Wednesday, 9 September 2009

Effects and Processing

Attention - The file hosting service I used for the mp3s below has removed the files for some reason, so until I find them and re-upload them the players won't work. Sorry folks =(

Half the fun of playing the keyboards for me is tweaking and developing new sounds. There are several areas to this, from subtractive synthesis to the creative use of sampling. There is one area that can be applied to any area of music, not just keyboards and synthesisers, and this area was probably the first to interest me; signal processing.

There are any number of ways to process a signal these days; there are traditional effects pedals, generally used by (although not exclusive to) guitarists, rack-mounted DSP hardware, software plug-ins and electro-mechanical devices (such as a plate reverb, or a Leslie rotating speaker) to name a few.

There are three in particular that I have found useful lately. This is by no means an exhaustive list, but it gives you some idea of what kind of things you can do.

Delay is commonly used in many areas of music, from automatic double tracking of vocals to The Edge's famous guitar sound. Using my Juno-G's on-board MFX system I've been able to produce various different types of delays, but my favourite is this.

What I've done there is used a multi-tap delay to create that "bouncing" sound, using an electric piano sound as the starting point. I've found it especially effective when used in the background of a mix.

Phasing is useful for creating very spacey sounds, adding movement to a sound. It can be applied to almost anything, from vocals through to drums. Jean Michel Jarre used an Electro Harmonix Small Stone phaser in conjunction with his Eminent 310 to create a sound not unlike the one below.

I've used samples from an Eminent 310 and phased them with a software plug-in. The principle is the same, although purists will tell you that it's not as good as the real thing.

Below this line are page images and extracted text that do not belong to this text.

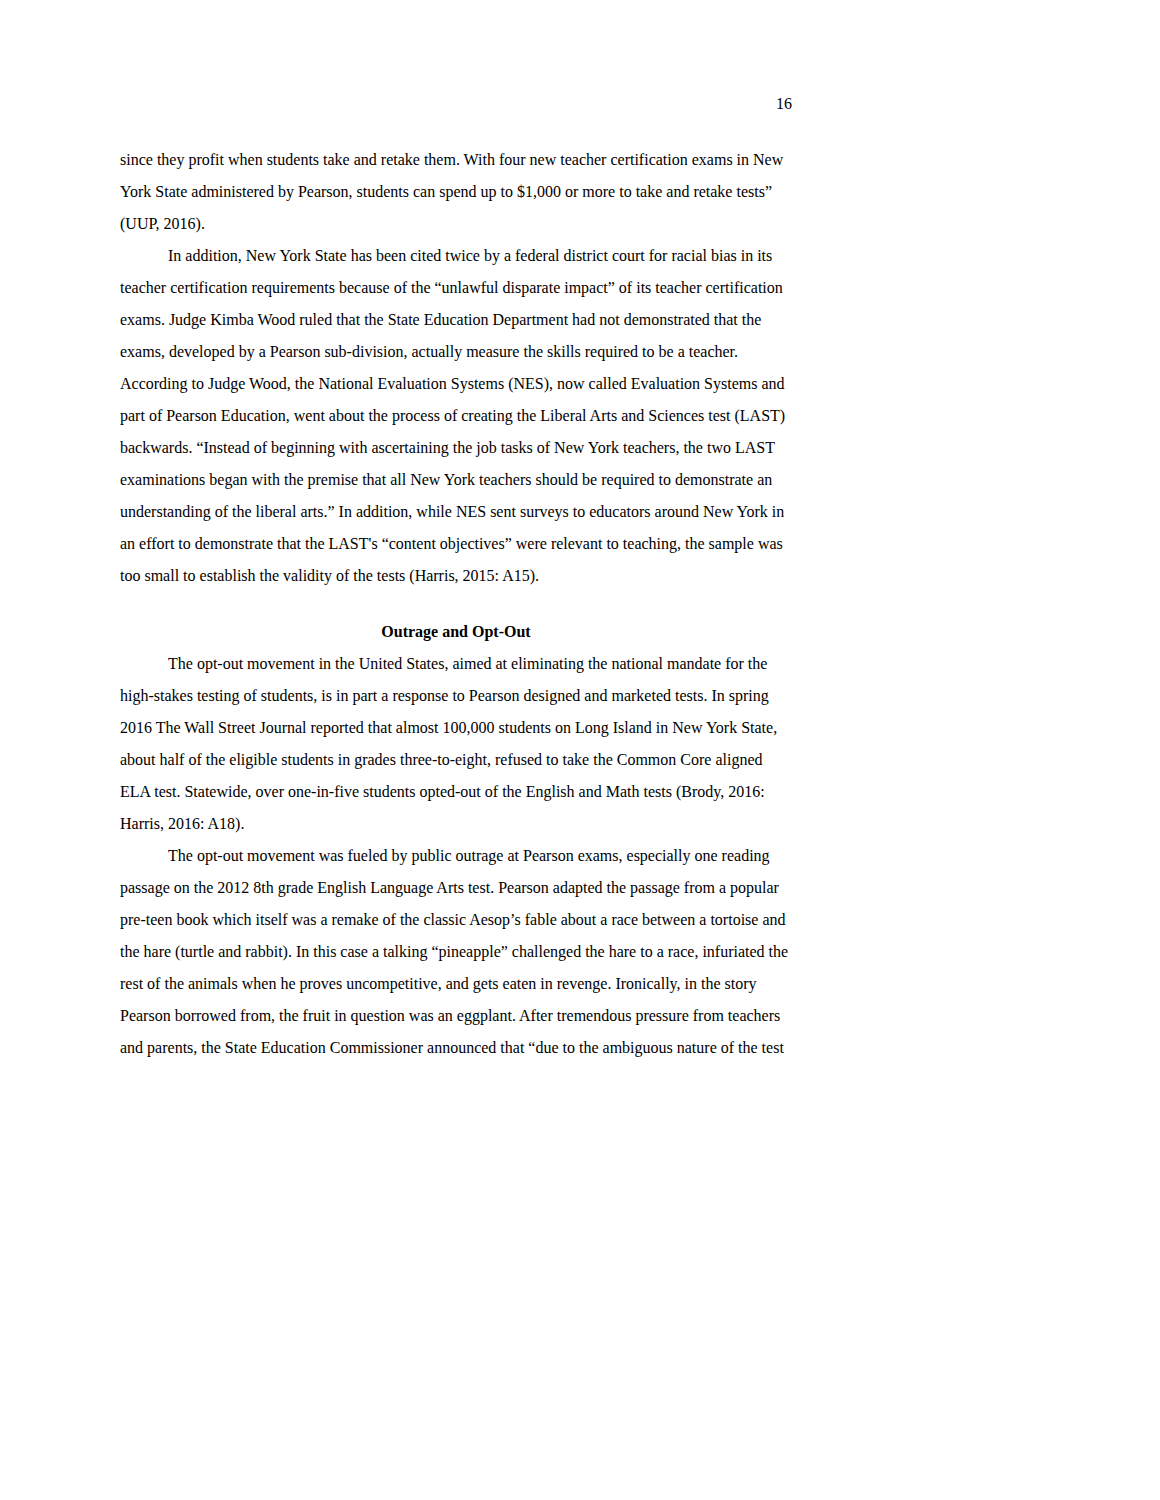16
since they profit when students take and retake them. With four new teacher certification exams in New York State administered by Pearson, students can spend up to $1,000 or more to take and retake tests” (UUP, 2016).
In addition, New York State has been cited twice by a federal district court for racial bias in its teacher certification requirements because of the “unlawful disparate impact” of its teacher certification exams. Judge Kimba Wood ruled that the State Education Department had not demonstrated that the exams, developed by a Pearson sub-division, actually measure the skills required to be a teacher. According to Judge Wood, the National Evaluation Systems (NES), now called Evaluation Systems and part of Pearson Education, went about the process of creating the Liberal Arts and Sciences test (LAST) backwards. “Instead of beginning with ascertaining the job tasks of New York teachers, the two LAST examinations began with the premise that all New York teachers should be required to demonstrate an understanding of the liberal arts.” In addition, while NES sent surveys to educators around New York in an effort to demonstrate that the LAST's “content objectives” were relevant to teaching, the sample was too small to establish the validity of the tests (Harris, 2015: A15).
Outrage and Opt-Out
The opt-out movement in the United States, aimed at eliminating the national mandate for the high-stakes testing of students, is in part a response to Pearson designed and marketed tests. In spring 2016 The Wall Street Journal reported that almost 100,000 students on Long Island in New York State, about half of the eligible students in grades three-to-eight, refused to take the Common Core aligned ELA test. Statewide, over one-in-five students opted-out of the English and Math tests (Brody, 2016: Harris, 2016: A18).
The opt-out movement was fueled by public outrage at Pearson exams, especially one reading passage on the 2012 8th grade English Language Arts test. Pearson adapted the passage from a popular pre-teen book which itself was a remake of the classic Aesop’s fable about a race between a tortoise and the hare (turtle and rabbit). In this case a talking “pineapple” challenged the hare to a race, infuriated the rest of the animals when he proves uncompetitive, and gets eaten in revenge. Ironically, in the story Pearson borrowed from, the fruit in question was an eggplant. After tremendous pressure from teachers and parents, the State Education Commissioner announced that “due to the ambiguous nature of the test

When it comes down to it though, there are some damn good free plug-ins on the internet, and if used correctly they can produce some stunning sounds.

Wah-wah is an effect that increases or decreases the filter cutoff frequency, either by means of a pedal, or by following an LFO or envelope (in the case of auto-wah). The effect is so called because it is designed to mimic the human voice. It is used a lot by guitarists, but has also been used with electric pianos and synthesisers.

It's particularly effective when used in Funk music, especially when iused with an electric piano or a clavinet.